>>>>>

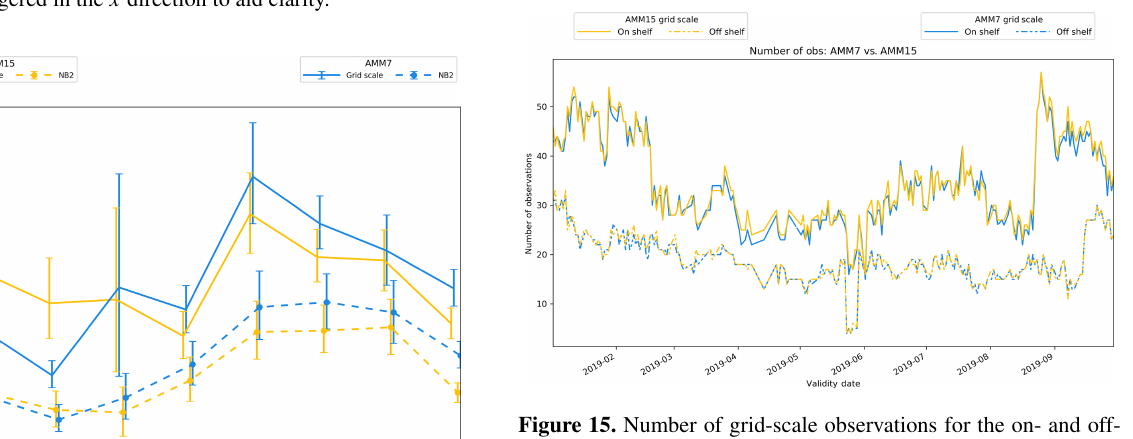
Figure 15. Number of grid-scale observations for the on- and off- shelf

<<<<<
>>>>>

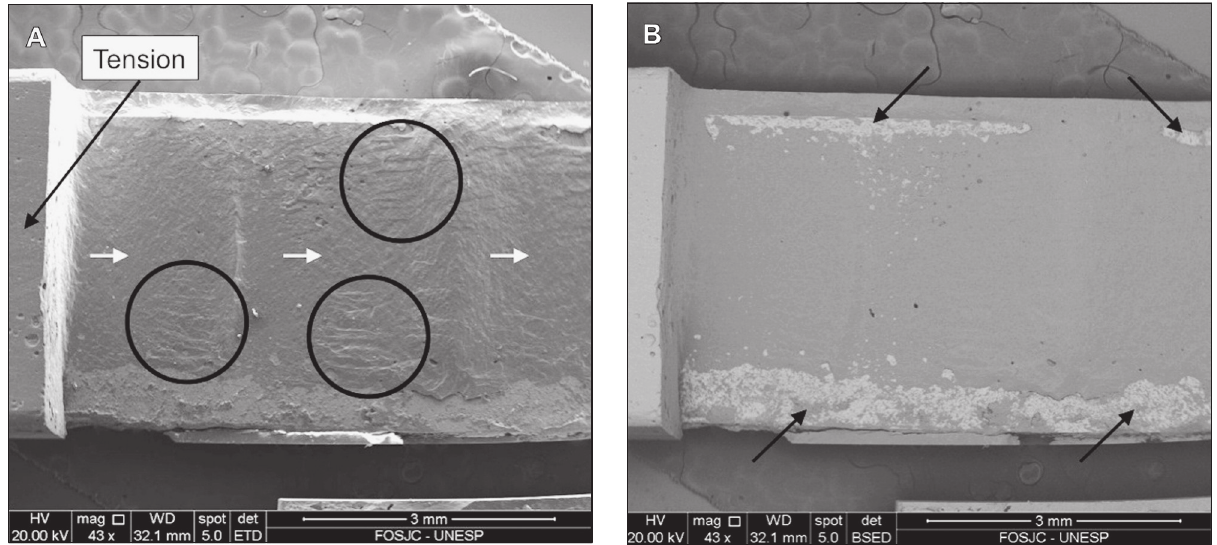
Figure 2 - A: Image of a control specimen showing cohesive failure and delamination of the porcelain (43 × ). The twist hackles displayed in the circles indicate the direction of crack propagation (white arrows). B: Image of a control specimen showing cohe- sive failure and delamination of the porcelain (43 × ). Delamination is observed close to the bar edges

<<<<<
>>>>>

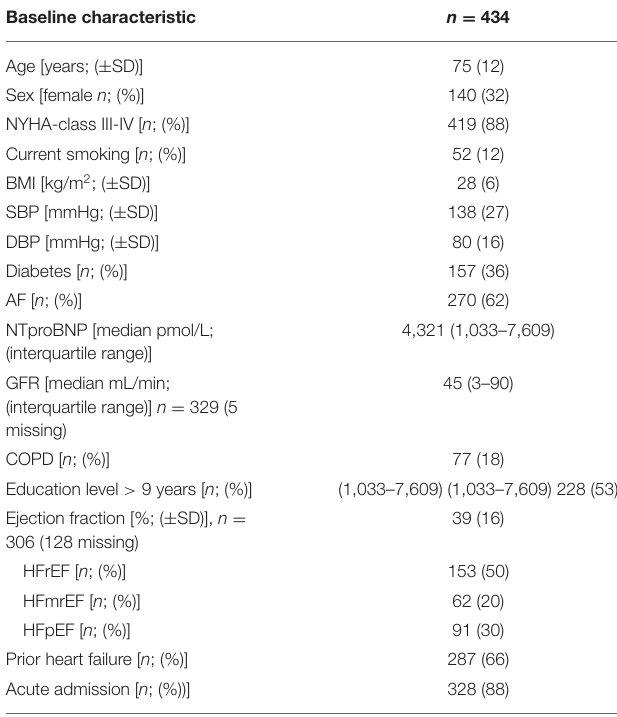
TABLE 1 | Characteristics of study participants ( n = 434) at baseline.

<<<<<

TASK:
Review the preceding data and report every line that includes the string "Figure".

RESPONSE FOR THIS EXERCISE:
Figure 15. Number of grid-scale observations for the on- and off- shelf
Figure 2 - A: Image of a control specimen showing cohesive failure and delamination of the porcelain (43 × ). The twist hackles displayed in the circles indicate the direction of crack propagation (white arrows). B: Image of a control specimen showing cohe- sive failure and delamination of the porcelain (43 × ). Delamination is observed close to the bar edges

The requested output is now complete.